Figure 2–28. Arc injection exploit
When f() returns, it pops the stored eip off the stack and transfers control to this address. In this case, the eip has been overwritten with the address of the return sequence shown in Figure 2–28 (c). This sequence is usually the instructions generated for the return to the exploited function, but it can appear anywhere in the code segment for the process. The return sequence assigns the frame pointer (now pointing to Frame 3) to the stack pointer and returns control to the the next arbitrary function to be called (in this case, g()).
An attacker can repeat this sequence as required to invoke a sequence of functions to accomplish an exploit. The attacker could also reproduce the original frame contents on the stack to return control to main() after the exploit has executed.
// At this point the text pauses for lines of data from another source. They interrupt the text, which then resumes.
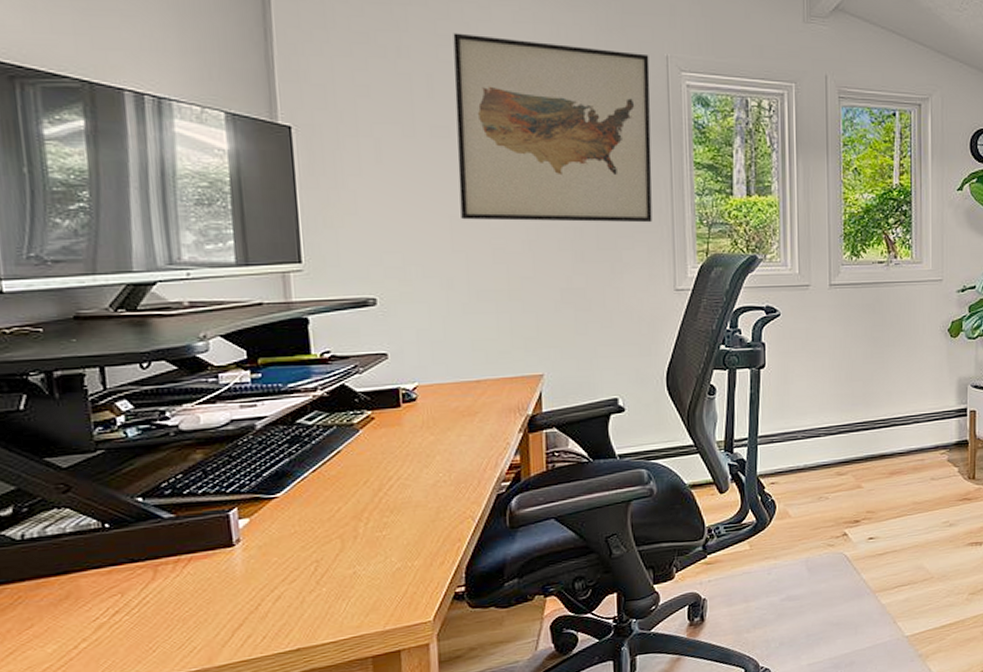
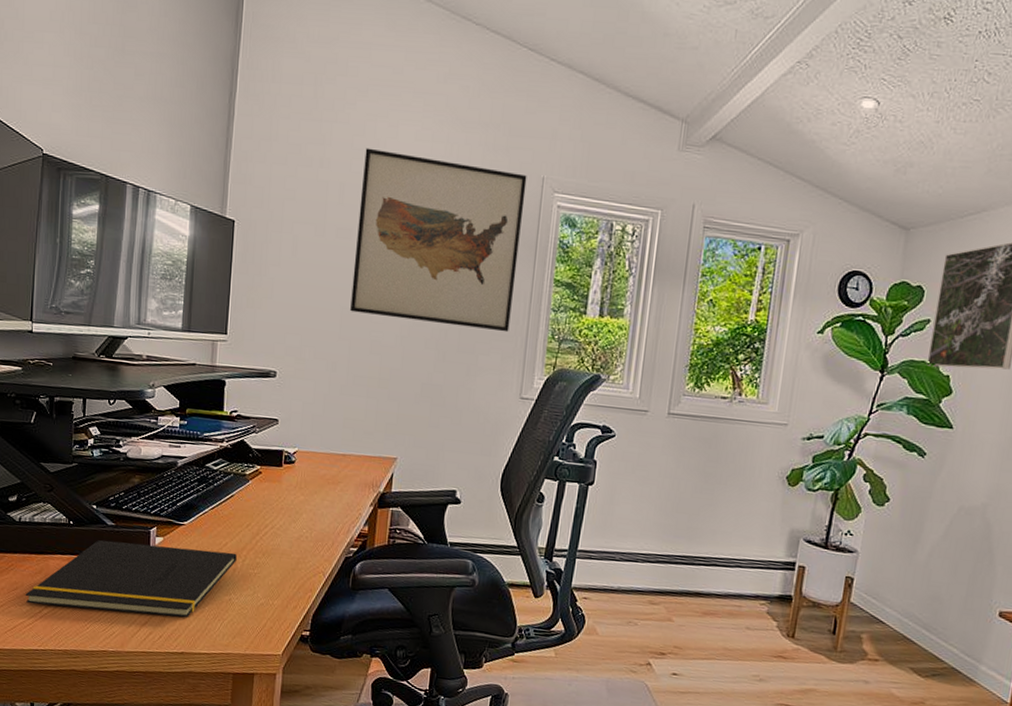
notepad: none [47,517,357,641] -> present [25,540,237,618]

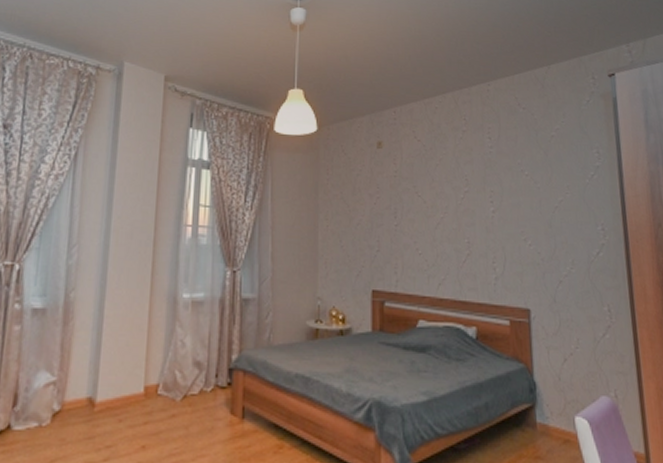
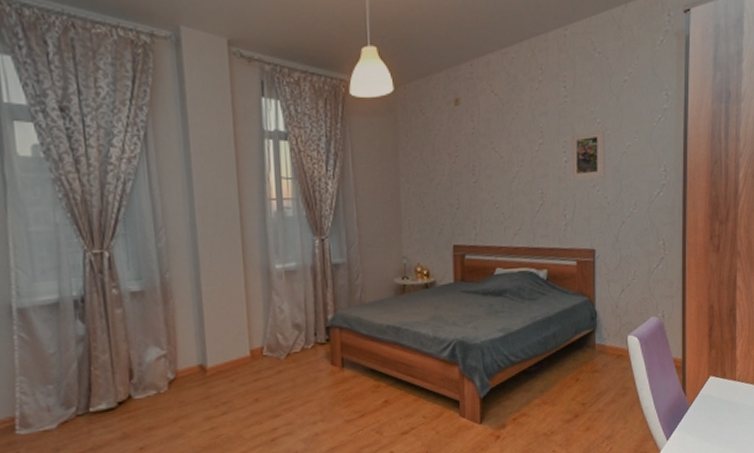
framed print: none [496,182,537,233] -> present [569,129,605,180]

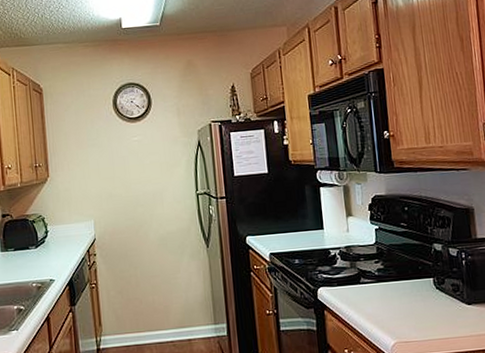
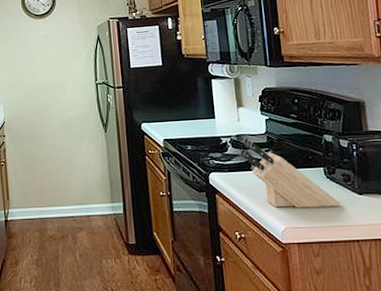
knife block: none [349,248,450,322] -> present [240,137,341,208]

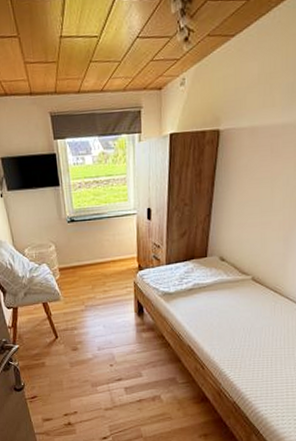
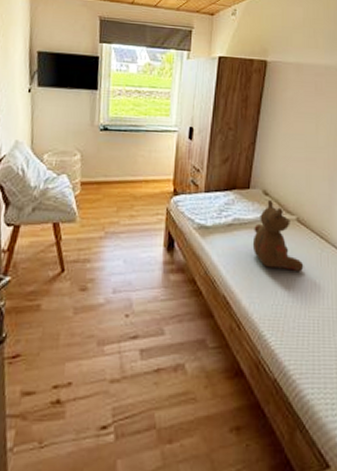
teddy bear: none [211,264,259,321] -> present [252,199,304,271]

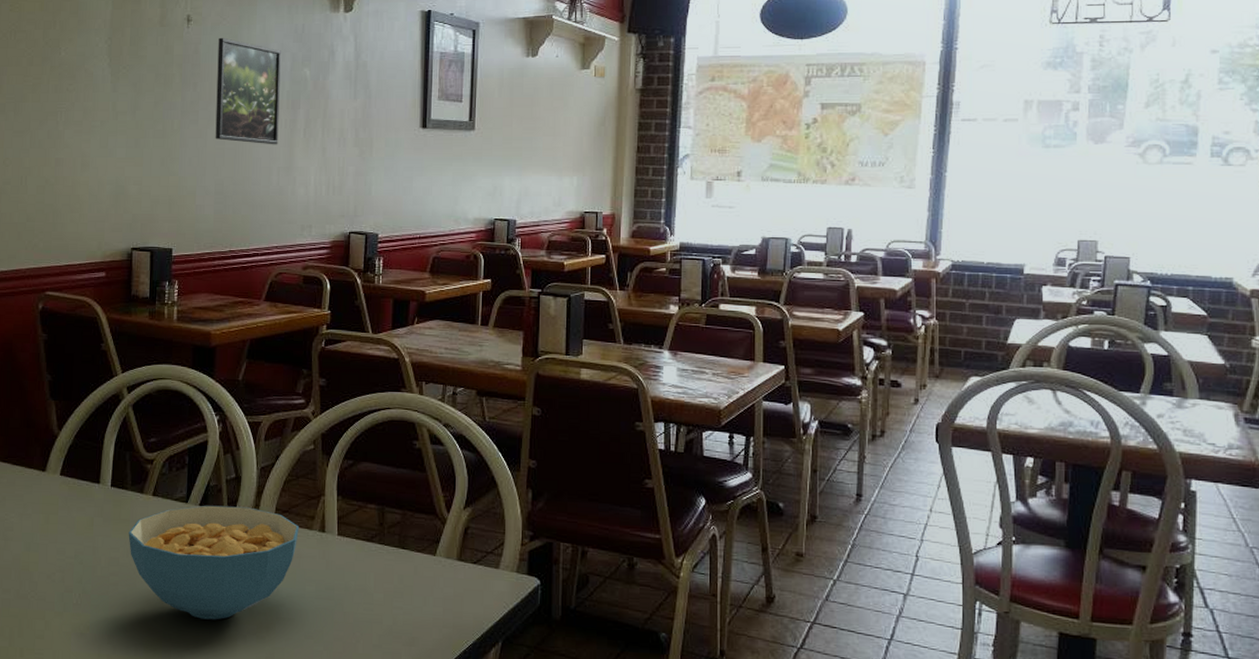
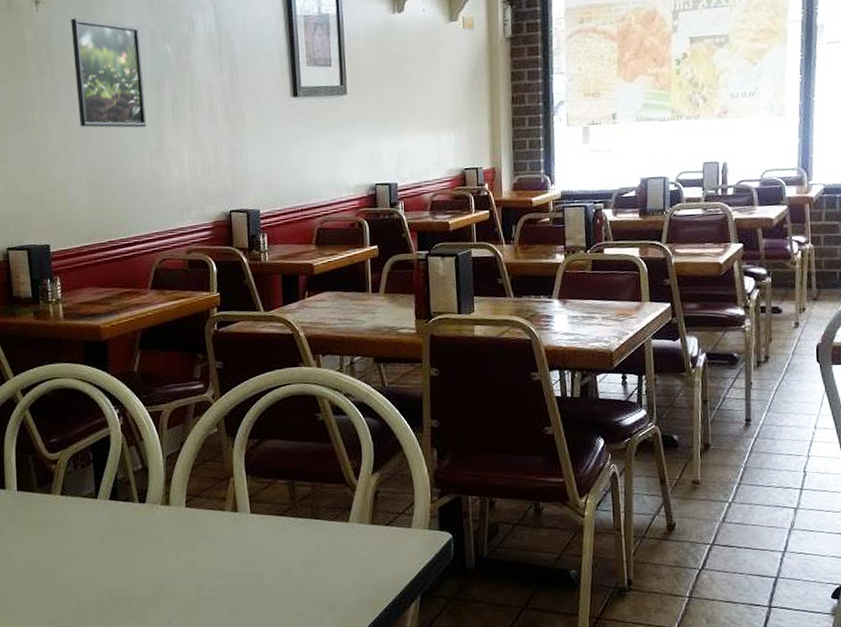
cereal bowl: present [128,505,299,620] -> none [41,496,212,609]

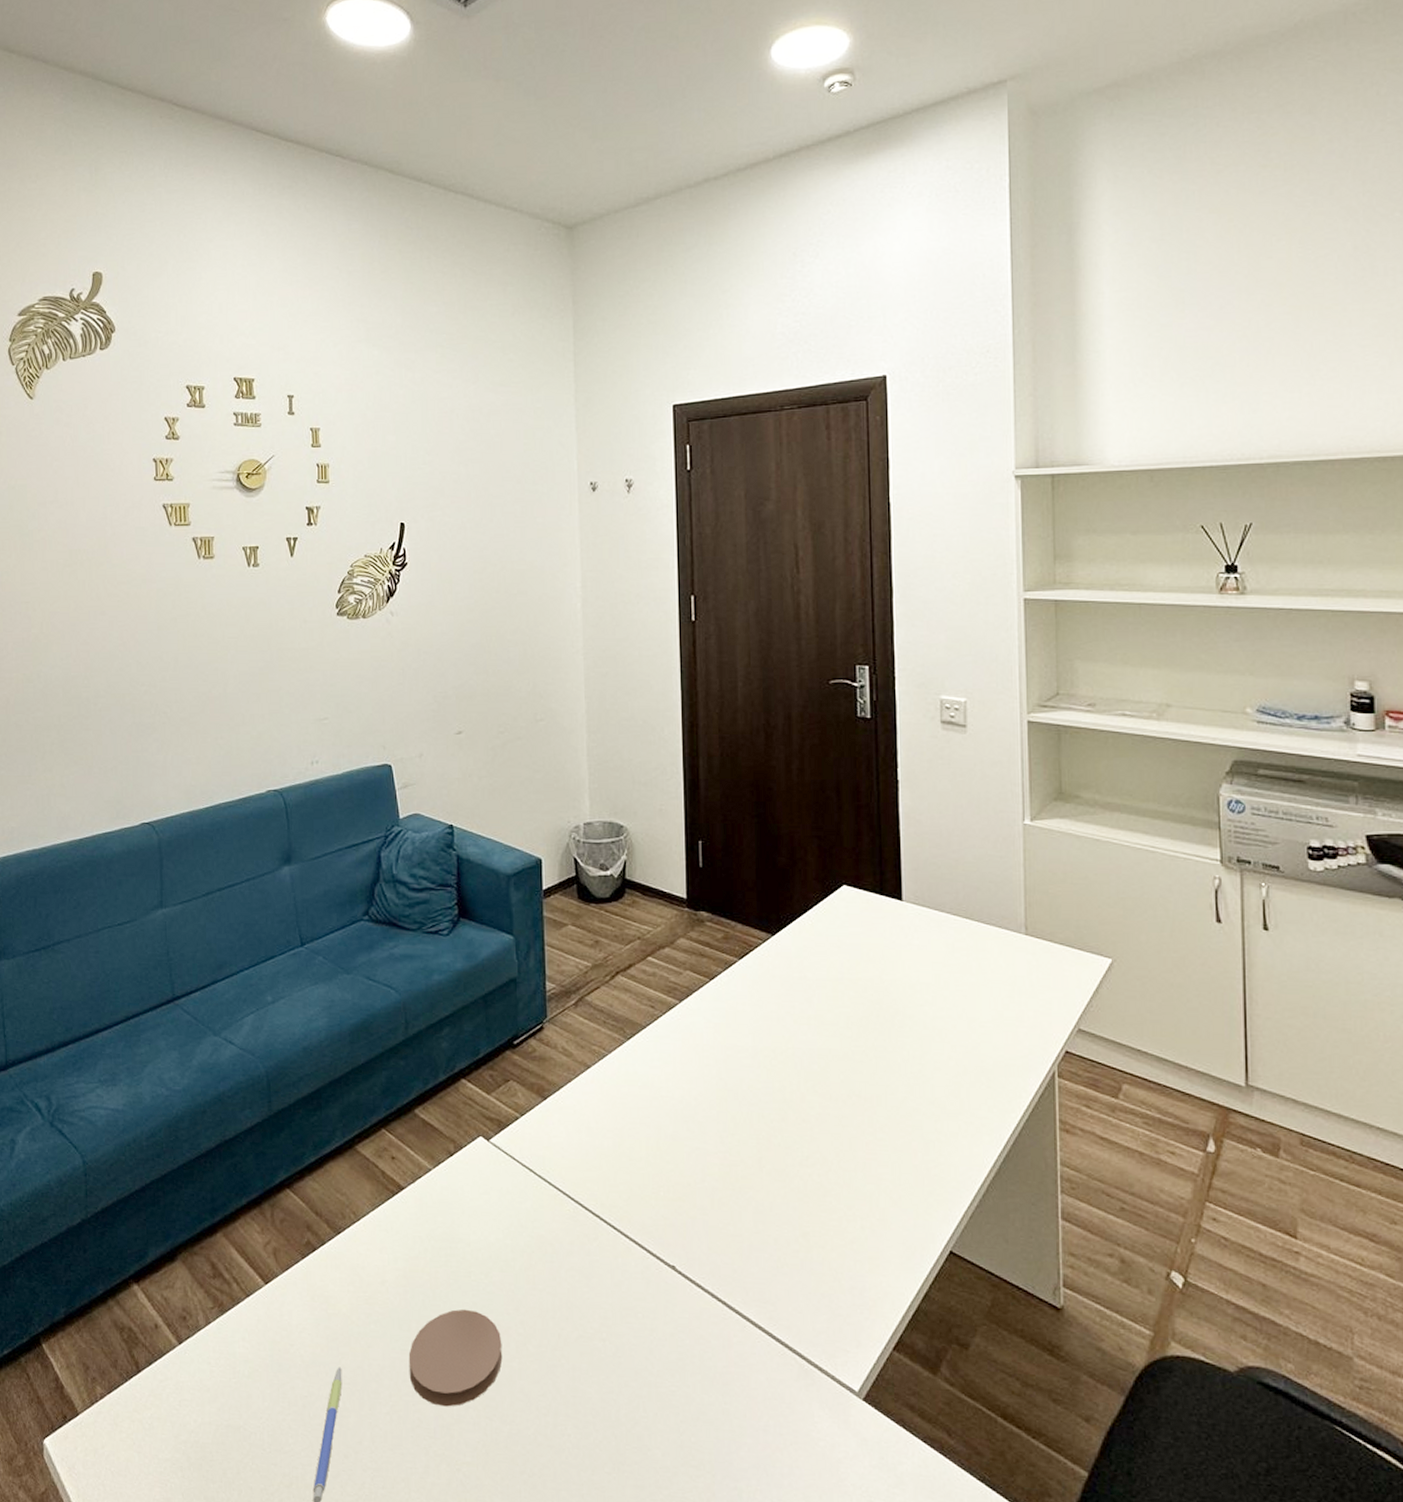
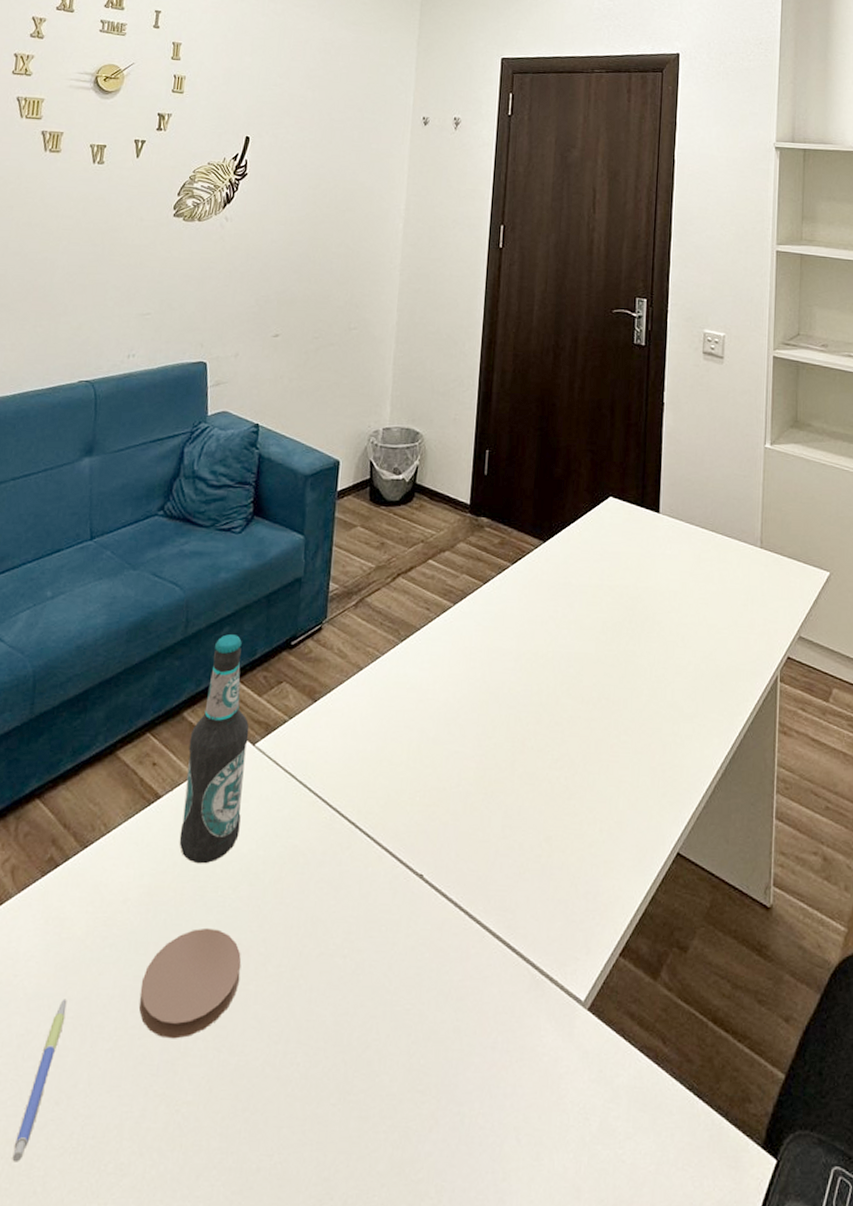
bottle: none [424,1035,485,1251] -> present [179,634,250,864]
An attacker may prefer arc injection over code injection for several reasons. Because arc injection uses code already in memory on the target system, the attacker merely needs to provide the addresses of the functions and arguments for a successful attack. The footprint for this type of attack can be significantly smaller and may be used to exploit vulnerabilities that cannot be exploited by the code injection technique. Arc injection is a data-based attack that cannot be defeated by making memory segments (such as the stack) nonexecutable.
Chaining function calls together allows for more powerful attacks. A security-conscious programmer, for example, might follow the principle of least privilege [Saltzer 75] and drop privileges when not required. By chaining multiple function calls together, an exploit could regain privileges, for example, by calling setuid() before calling system().